(Document images with source code)
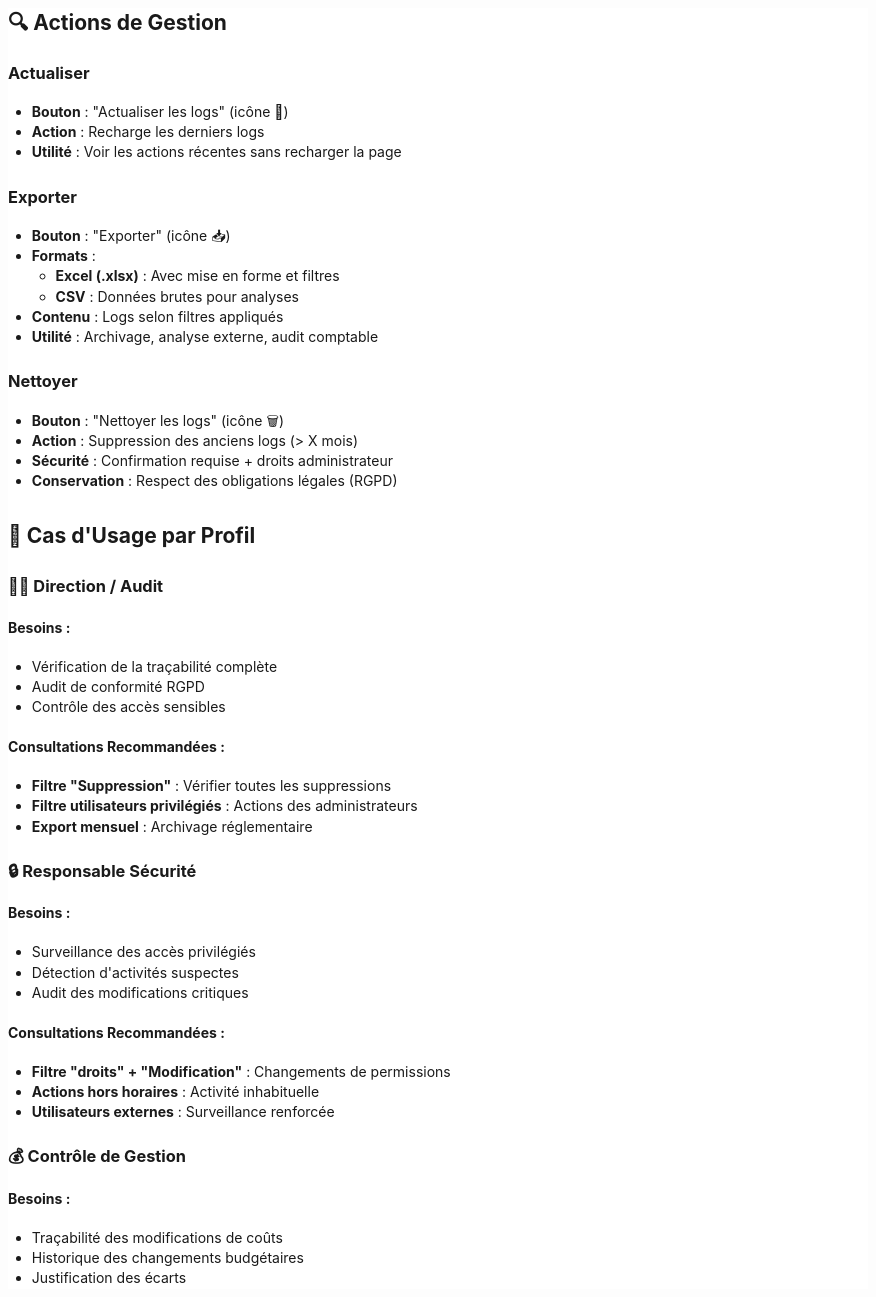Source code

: ## 🔍 Actions de Gestion

### **Actualiser**
- **Bouton** : "Actualiser les logs" (icône 🔄)
- **Action** : Recharge les derniers logs
- **Utilité** : Voir les actions récentes sans recharger la page

### **Exporter**
- **Bouton** : "Exporter" (icône 📥)
- **Formats** :
  - **Excel (.xlsx)** : Avec mise en forme et filtres
  - **CSV** : Données brutes pour analyses
- **Contenu** : Logs selon filtres appliqués
- **Utilité** : Archivage, analyse externe, audit comptable

### **Nettoyer**
- **Bouton** : "Nettoyer les logs" (icône 🗑️)
- **Action** : Suppression des anciens logs (> X mois)
- **Sécurité** : Confirmation requise + droits administrateur
- **Conservation** : Respect des obligations légales (RGPD)

## 🎯 Cas d'Usage par Profil

### **👨‍💼 Direction / Audit**
#### **Besoins** :
- Vérification de la traçabilité complète
- Audit de conformité RGPD
- Contrôle des accès sensibles

#### **Consultations Recommandées** :
- **Filtre "Suppression"** : Vérifier toutes les suppressions
- **Filtre utilisateurs privilégiés** : Actions des administrateurs
- **Export mensuel** : Archivage réglementaire

### **🔒 Responsable Sécurité**
#### **Besoins** :
- Surveillance des accès privilégiés
- Détection d'activités suspectes
- Audit des modifications critiques

#### **Consultations Recommandées** :
- **Filtre "droits" + "Modification"** : Changements de permissions
- **Actions hors horaires** : Activité inhabituelle
- **Utilisateurs externes** : Surveillance renforcée

### **💰 Contrôle de Gestion**
#### **Besoins** :
- Traçabilité des modifications de coûts
- Historique des changements budgétaires
- Justification des écarts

_DIRECTIONS_
Can you switch "Besoins" to "Objectifs" throughout these lines, keeping everything else unchanged and leaving the pictures out?

_RESPONSE_
Source code

: ## 🔍 Actions de Gestion

### **Actualiser**
- **Bouton** : "Actualiser les logs" (icône 🔄)
- **Action** : Recharge les derniers logs
- **Utilité** : Voir les actions récentes sans recharger la page

### **Exporter**
- **Bouton** : "Exporter" (icône 📥)
- **Formats** :
  - **Excel (.xlsx)** : Avec mise en forme et filtres
  - **CSV** : Données brutes pour analyses
- **Contenu** : Logs selon filtres appliqués
- **Utilité** : Archivage, analyse externe, audit comptable

### **Nettoyer**
- **Bouton** : "Nettoyer les logs" (icône 🗑️)
- **Action** : Suppression des anciens logs (> X mois)
- **Sécurité** : Confirmation requise + droits administrateur
- **Conservation** : Respect des obligations légales (RGPD)

## 🎯 Cas d'Usage par Profil

### **👨‍💼 Direction / Audit**
#### **Objectifs** :
- Vérification de la traçabilité complète
- Audit de conformité RGPD
- Contrôle des accès sensibles

#### **Consultations Recommandées** :
- **Filtre "Suppression"** : Vérifier toutes les suppressions
- **Filtre utilisateurs privilégiés** : Actions des administrateurs
- **Export mensuel** : Archivage réglementaire

### **🔒 Responsable Sécurité**
#### **Objectifs** :
- Surveillance des accès privilégiés
- Détection d'activités suspectes
- Audit des modifications critiques

#### **Consultations Recommandées** :
- **Filtre "droits" + "Modification"** : Changements de permissions
- **Actions hors horaires** : Activité inhabituelle
- **Utilisateurs externes** : Surveillance renforcée

### **💰 Contrôle de Gestion**
#### **Objectifs** :
- Traçabilité des modifications de coûts
- Historique des changements budgétaires
- Justification des écarts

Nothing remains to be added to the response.